• Data for processing:
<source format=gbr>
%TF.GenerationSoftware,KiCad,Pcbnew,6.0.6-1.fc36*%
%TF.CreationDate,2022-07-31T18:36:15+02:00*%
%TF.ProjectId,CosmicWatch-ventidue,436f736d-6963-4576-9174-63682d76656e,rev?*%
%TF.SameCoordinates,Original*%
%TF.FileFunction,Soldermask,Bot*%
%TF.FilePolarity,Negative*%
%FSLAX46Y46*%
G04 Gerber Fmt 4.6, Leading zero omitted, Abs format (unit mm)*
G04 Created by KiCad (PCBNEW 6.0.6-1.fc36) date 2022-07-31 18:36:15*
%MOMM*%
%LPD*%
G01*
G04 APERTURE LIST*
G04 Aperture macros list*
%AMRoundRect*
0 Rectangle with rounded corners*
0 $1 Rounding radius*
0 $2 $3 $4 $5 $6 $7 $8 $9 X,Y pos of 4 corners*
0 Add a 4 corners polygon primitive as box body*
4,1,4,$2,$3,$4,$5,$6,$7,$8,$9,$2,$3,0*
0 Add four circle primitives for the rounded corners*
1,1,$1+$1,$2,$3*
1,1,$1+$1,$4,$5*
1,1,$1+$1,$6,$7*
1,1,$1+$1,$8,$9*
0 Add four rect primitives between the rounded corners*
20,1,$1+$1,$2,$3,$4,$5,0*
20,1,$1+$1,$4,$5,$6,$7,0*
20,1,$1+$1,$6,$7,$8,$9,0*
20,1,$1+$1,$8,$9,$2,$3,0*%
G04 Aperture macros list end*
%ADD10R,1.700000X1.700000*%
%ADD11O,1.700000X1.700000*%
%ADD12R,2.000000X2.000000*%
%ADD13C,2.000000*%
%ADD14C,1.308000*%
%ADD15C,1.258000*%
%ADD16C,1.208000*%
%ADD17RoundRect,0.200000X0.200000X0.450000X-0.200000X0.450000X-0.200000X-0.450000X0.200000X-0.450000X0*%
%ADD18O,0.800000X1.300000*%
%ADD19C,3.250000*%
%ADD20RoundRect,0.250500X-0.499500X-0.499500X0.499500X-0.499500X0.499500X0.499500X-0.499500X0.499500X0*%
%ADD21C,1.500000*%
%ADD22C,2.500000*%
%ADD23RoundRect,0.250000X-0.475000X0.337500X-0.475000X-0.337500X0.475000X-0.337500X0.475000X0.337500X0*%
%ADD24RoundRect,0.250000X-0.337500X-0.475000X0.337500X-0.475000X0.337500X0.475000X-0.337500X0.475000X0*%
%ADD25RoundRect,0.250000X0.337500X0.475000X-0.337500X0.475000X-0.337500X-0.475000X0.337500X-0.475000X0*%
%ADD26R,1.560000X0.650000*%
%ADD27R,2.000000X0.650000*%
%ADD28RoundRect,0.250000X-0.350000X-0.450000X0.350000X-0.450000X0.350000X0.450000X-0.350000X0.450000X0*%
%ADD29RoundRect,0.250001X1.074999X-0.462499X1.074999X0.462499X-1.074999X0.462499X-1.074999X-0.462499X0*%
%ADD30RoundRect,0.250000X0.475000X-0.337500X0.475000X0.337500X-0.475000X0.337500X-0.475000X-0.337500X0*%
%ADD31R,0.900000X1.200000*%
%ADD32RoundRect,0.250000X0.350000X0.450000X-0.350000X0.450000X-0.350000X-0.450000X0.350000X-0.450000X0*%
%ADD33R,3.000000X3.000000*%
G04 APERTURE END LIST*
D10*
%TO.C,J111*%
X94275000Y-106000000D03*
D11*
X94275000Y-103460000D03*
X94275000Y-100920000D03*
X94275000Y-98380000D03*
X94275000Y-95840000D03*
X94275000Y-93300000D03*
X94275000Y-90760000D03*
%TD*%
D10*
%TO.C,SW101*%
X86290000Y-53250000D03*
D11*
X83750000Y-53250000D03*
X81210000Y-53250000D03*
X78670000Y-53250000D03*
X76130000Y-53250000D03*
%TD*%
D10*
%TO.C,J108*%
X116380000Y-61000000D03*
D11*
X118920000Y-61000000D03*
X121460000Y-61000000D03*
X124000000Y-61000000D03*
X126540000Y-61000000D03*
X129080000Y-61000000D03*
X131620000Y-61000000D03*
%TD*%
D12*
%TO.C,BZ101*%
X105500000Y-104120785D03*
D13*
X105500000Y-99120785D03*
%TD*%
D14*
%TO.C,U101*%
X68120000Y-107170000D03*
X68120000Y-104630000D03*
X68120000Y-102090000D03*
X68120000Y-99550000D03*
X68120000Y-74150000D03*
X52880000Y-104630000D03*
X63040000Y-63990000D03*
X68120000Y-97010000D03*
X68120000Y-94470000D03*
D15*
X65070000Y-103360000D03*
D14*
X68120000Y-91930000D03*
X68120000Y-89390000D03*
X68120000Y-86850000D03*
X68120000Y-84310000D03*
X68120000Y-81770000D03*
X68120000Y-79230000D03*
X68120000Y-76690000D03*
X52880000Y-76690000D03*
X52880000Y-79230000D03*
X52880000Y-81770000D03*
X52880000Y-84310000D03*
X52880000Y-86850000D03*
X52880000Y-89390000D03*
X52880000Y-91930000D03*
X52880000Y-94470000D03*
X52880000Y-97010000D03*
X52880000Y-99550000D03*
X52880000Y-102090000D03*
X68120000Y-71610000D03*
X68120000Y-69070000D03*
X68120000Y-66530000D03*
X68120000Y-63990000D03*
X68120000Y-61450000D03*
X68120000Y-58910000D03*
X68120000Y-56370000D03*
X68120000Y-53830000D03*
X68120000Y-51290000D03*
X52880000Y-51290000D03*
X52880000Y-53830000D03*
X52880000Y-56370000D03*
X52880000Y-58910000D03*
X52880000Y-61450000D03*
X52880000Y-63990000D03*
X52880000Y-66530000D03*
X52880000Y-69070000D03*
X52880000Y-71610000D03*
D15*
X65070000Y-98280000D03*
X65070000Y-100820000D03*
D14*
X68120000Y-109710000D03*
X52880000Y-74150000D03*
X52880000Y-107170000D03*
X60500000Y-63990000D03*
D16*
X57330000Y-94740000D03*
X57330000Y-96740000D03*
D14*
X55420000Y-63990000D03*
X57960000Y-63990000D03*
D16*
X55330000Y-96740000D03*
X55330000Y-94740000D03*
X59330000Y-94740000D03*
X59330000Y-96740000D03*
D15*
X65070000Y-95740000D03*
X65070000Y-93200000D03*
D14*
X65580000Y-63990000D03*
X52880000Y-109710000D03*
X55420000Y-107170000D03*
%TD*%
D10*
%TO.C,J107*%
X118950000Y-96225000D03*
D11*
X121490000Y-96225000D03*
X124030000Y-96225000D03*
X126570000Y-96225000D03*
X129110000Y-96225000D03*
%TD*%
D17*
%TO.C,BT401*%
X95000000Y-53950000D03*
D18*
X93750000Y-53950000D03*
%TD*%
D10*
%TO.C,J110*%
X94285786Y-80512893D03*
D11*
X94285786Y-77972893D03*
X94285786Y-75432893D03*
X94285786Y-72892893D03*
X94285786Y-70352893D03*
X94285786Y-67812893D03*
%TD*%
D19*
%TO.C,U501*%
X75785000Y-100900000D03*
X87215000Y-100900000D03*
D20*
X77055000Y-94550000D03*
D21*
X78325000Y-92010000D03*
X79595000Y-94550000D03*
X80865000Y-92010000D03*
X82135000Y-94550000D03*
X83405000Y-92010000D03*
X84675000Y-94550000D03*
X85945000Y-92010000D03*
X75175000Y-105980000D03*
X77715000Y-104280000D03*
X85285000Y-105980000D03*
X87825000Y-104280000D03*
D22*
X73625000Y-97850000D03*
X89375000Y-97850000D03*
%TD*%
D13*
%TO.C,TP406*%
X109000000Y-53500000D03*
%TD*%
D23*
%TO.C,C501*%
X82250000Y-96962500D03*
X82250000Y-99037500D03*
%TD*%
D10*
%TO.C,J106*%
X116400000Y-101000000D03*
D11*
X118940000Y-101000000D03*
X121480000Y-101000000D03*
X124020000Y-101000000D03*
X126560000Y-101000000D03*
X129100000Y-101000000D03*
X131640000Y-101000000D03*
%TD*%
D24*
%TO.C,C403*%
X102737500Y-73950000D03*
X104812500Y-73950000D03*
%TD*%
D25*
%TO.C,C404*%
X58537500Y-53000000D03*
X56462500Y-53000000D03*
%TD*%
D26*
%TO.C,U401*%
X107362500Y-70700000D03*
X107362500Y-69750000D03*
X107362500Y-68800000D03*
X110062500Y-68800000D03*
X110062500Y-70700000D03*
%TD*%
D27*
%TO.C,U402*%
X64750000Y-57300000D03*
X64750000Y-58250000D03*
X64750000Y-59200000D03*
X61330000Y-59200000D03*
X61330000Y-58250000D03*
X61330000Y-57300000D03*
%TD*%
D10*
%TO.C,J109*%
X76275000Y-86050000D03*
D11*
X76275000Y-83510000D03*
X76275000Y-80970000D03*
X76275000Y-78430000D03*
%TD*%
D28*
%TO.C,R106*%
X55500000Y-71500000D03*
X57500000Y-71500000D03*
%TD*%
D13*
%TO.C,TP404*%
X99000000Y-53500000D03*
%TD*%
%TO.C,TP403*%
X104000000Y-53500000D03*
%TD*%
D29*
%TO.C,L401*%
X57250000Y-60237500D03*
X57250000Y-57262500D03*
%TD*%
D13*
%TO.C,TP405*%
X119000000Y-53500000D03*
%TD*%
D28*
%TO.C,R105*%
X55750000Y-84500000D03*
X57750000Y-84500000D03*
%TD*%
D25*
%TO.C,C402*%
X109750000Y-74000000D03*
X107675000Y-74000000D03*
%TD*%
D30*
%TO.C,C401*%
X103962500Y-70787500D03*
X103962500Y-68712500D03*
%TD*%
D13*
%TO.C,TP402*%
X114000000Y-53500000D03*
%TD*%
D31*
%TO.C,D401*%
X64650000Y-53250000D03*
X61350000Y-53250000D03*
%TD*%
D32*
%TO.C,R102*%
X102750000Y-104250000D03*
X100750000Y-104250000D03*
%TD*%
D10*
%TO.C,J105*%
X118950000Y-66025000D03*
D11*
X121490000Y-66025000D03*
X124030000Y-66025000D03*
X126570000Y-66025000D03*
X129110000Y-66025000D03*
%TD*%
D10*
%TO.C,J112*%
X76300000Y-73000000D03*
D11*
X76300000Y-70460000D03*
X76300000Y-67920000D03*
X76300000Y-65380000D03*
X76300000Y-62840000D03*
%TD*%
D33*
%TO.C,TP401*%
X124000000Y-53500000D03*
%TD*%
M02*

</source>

• Exercise description:
Find out how many lines in the data above hold the word "KiCad". Write only the number.

• Expected answer:
2